The prevention of varicose veins does not a Mother’s Day gift make.
Buy this gift if: you’re wearing a cup and want to test its performance.
No one eats enough hard boiled eggs to warrant this device. Also, most people were born with two decently performing egg peelers attached directly to the ends of their arms. WE CALL THEM HANDS.
Buy this gift if: You want to eat those disgusting things for the rest of your natural life (which won’t be long if you keep buying shitty gifts like this one.)
Hot Jewels $10.00
The metallic nature of this product does not elevate them to something more impressive than the temporary tattoos you get out of a skanky gumball machine at Kmart.
Buy this gift if: Your wife is 12.
The Reacher $9.95
Perhaps this is romantic if you’re an octogenarian. I don’t know. Otherwise, as a short woman, all this says to me is “I’m tired of my tallness giving me more work to do around here. Help your damn self.”

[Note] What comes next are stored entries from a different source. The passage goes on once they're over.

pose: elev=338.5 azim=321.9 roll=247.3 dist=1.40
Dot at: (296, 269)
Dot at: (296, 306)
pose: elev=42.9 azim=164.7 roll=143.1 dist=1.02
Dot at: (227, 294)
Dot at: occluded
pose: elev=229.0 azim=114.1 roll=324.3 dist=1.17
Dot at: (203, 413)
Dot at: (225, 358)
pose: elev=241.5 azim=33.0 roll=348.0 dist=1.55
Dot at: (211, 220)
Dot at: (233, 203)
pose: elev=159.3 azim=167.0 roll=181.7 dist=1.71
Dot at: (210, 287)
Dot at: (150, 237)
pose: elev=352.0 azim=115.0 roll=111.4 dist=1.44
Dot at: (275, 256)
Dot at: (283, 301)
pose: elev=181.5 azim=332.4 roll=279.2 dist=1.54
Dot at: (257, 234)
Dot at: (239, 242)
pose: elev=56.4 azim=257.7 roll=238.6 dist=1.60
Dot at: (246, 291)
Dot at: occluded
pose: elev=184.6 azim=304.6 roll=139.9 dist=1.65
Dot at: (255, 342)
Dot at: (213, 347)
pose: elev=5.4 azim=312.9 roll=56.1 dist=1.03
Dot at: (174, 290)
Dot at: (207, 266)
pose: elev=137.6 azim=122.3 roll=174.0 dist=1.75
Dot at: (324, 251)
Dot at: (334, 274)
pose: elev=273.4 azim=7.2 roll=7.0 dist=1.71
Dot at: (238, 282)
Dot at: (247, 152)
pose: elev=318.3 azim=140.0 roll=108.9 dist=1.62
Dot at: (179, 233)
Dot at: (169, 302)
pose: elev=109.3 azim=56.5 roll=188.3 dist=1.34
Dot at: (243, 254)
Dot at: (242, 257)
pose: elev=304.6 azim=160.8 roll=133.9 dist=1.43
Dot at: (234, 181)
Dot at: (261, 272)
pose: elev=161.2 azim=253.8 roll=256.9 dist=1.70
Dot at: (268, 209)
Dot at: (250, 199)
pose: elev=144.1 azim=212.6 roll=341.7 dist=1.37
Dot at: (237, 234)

Buy this gift if: you want a divorce, but don’t know how to tell her.
Long Reach Comfort Wipe $9.95
According to the listing for this item (which does exactly what you think it does), it comes with a return policy that is “unconditional, satisfaction guaranteed”. Hopefully this policy applies to whatever ties bind you to the poor woman on the receiving end of this abomination.
Buy this gift if: you never liked sex anyway.